With the NHL constantly adapting, general managers are finding themselves in frequent need of cheap talent. Historically, the best way to keep this type of talent available has been to build through the draft. Teams are slowly beginning to realize however, that they can trade away top draft picks and pluck very capable, seasoned talent from the NCAA for free. After skating up to four years in the collegiate world, a growing flock of undrafted gems finds multiple NHL suitors and a quick entrance to the highest level of hockey in North America. One such example is former University of New Hampshire co-captain, Bobby Butler, signed to a two-year contract by the Ottawa Senators 13 months ago.

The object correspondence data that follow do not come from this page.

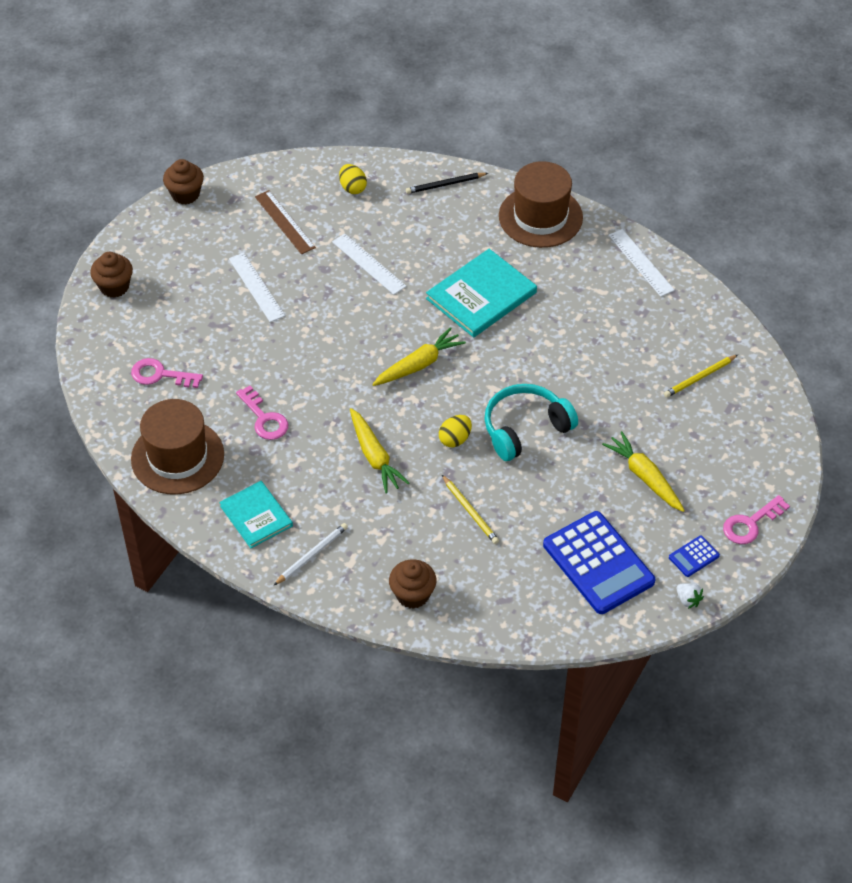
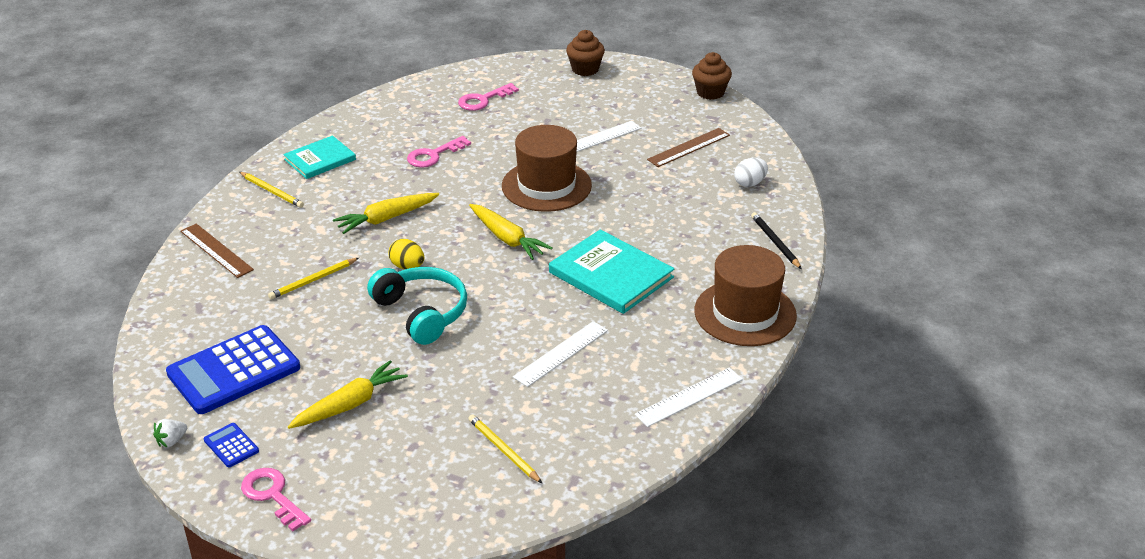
camera: 85 degrees right, 15 degrees down
(160, 375) = (483, 100): pink key -> pink key turned 135 degrees counterclockwise
(177, 457) = (389, 116): brown hat -> brown hat (546, 186)
(312, 555) = (272, 191): white pencil -> yellow pencil
(352, 188) = (750, 183): yellow egg -> white egg
(368, 264) = (642, 200): white ruler -> white ruler (561, 353)
(412, 595) = (216, 250): brown cupcake -> brown ruler

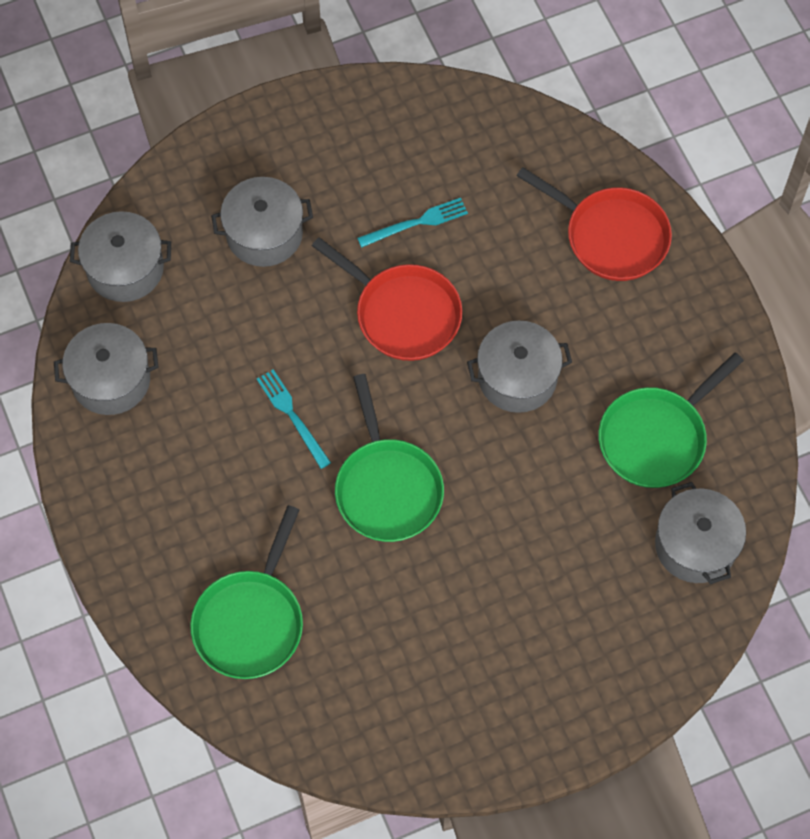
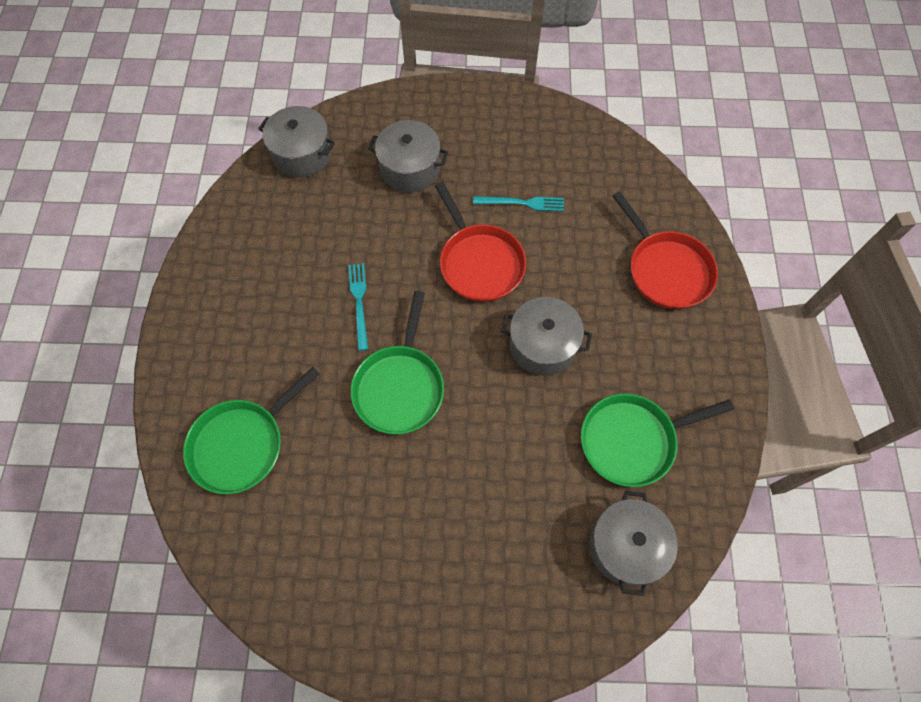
camera: 25 degrees right, 0 degrees up
(111, 380) = (248, 224): grey pot -> none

The 6-foot, 181-pound Butler grew up near Boston and spent four seasons in the Jr. Bruins organization, scoring at a point-per-game pace in his final year. As the NHL draft came and passed, Butler moved on to college life. The winger consistently improved, scoring point totals of 12, 26, 30, ad 53 respectively in his four years. In his sophomore and junior years, he improved alongside a number two overall draft choice in James van Riemsdyk, and by Bobby’s senior year, he was named co-captain of the Wildcats. Butler would run with the added responsibility, amassing 53 points in 39 games, which earned him eight awards in the NCAA Hockey East and New England books. Bobby would even go on to be named as one of the top finalists for the Hobey Baker award. Blake Geoffrion would take home the hardware, but Butler had caught the eyes of a number of NHL scouts.
Just two days after UNH was eliminated from the NCAA playoffs, Butler chose to sign with the Ottawa Senators. Most collegiate players would find themselves in the American league after signing, but Butler reported straight to Ottawa, skating in two regular season games to the end the year. Said Butler on his choice to sign with Ottawa after six teams had shown interest, “It was probably the best opportunity for me to play right now. They said they really liked me, and they could see me helping them in the future.” For a guy who had never been drafted, the dream had come true.

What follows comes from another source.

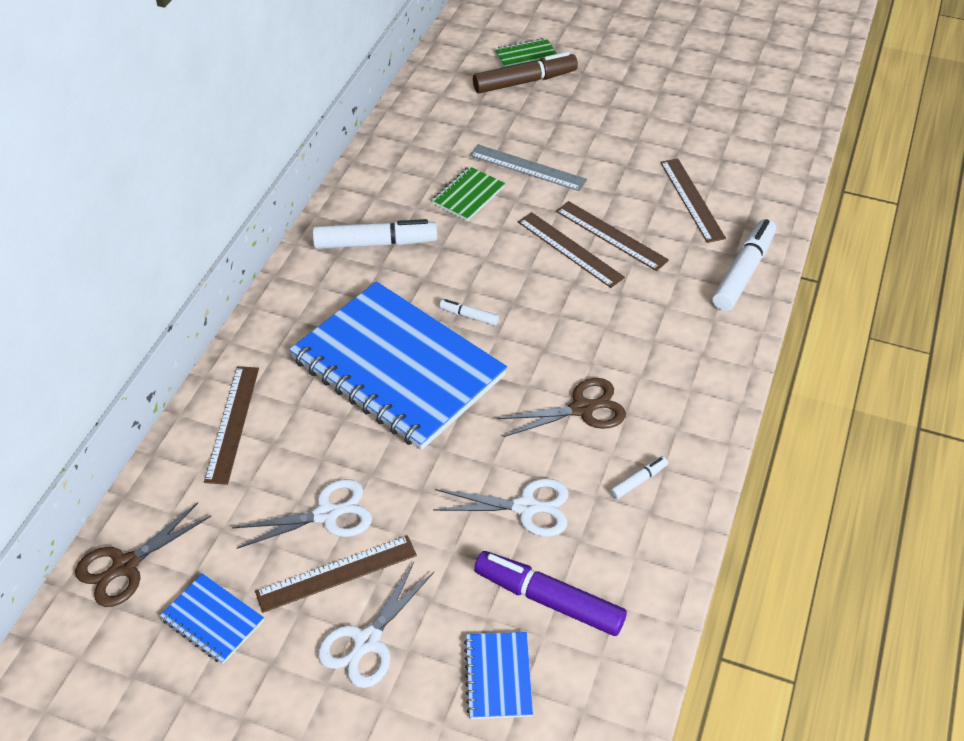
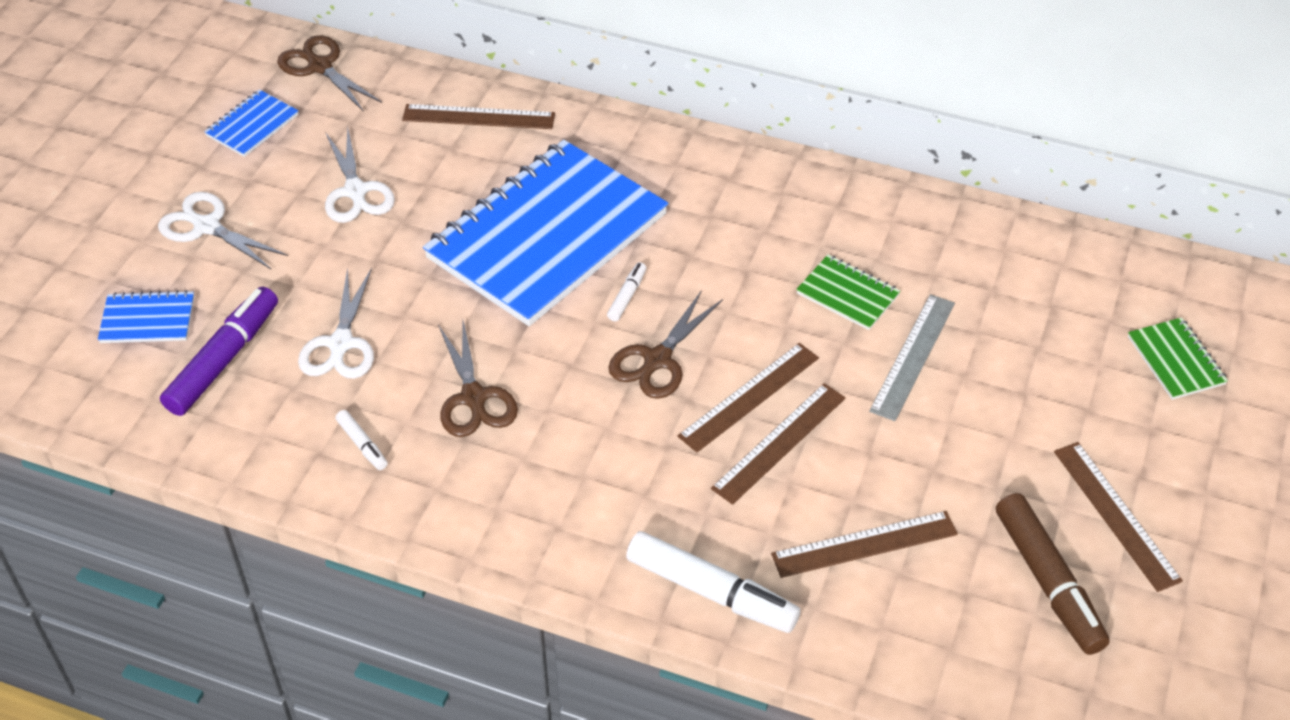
camera: 90 degrees right, 0 degrees up
(337, 573) = (285, 202): brown ruler -> brown ruler (1116, 515)
(375, 243) = (750, 210): white marker -> none
(525, 82) = (1114, 357): brown marker -> brown marker (1048, 581)
(536, 298) = (657, 360): none -> brown scissors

Butler was hopeful in the upcoming training camp of earning a full time spot with Ottawa, but quickly found himself reporting to Binghamton. As the season progressed, he would be called up five times, but by the middle of February, Butler was up for good. In the middle of the trips back and forth from Binghamton to Ottawa, Bobby scored a goal and three assists in the AHL All-Star Game, capturing MVP honors. For those who’ve been following my articles, another 2010 Hobey Baker-finalist, Rhett Rakhshani, also registered a goal and three assists in a big win for the East.

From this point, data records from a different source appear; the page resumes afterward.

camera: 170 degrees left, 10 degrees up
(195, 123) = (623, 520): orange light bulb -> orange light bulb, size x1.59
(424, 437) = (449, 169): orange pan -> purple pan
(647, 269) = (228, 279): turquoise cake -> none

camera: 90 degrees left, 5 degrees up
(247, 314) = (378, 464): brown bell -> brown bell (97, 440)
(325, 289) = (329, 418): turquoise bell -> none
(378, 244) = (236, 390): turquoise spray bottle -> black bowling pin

Although Ottawa’s season had taken a turn for the worse, Butler showcased some phenomenal skill down the stretch, scoring seven points in his last four games and 21 points over the 38 NHL games he participated in. Butler is a shifty forward with good hands and an eye for the net. As long as he continues to shoot, Butler should have no trouble becoming a 25-30 goal scorer in this league, with the potential for more.
Despite the strong play of Butler most recently, expectations should be tempered short term. Unless Butler is placed directly on Jason Spezza’s line, expect him to follow a closer development curve to that of Joe Pavelski, though his ceiling is lower. Butler will likely skate full time in Ottawa next season, scoring close to 15 goals and 25 assists, followed by something near a 20-25 goal, 25-30 assist campaign.
From a fantasy standpoint, it’s much more realistic that Butler will score 50 points in 2012-13 and steadily improve over the two seasons following that, rather than becoming a 60 point wonder next year and improving on that number. With that being said, if you can trade Butler for some worthwhile assets now, there’s a good chance that the future Butler owner in your league will sour on him at some point over the next two seasons. When that happens, you will be able to re-acquire Butler for a bargain. If you choose instead to hang on to him until his breakout, you may find yourself being the one selling him low.